=== Section Start ===

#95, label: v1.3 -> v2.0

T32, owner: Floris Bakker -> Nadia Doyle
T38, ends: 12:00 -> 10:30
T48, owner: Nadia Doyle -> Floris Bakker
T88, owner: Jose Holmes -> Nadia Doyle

=== Section End ===

# YOUR ASSIGNMENT
Your answer must be a single number: the count of lines in the records above that contain "Nadia".

# SOLUTION
3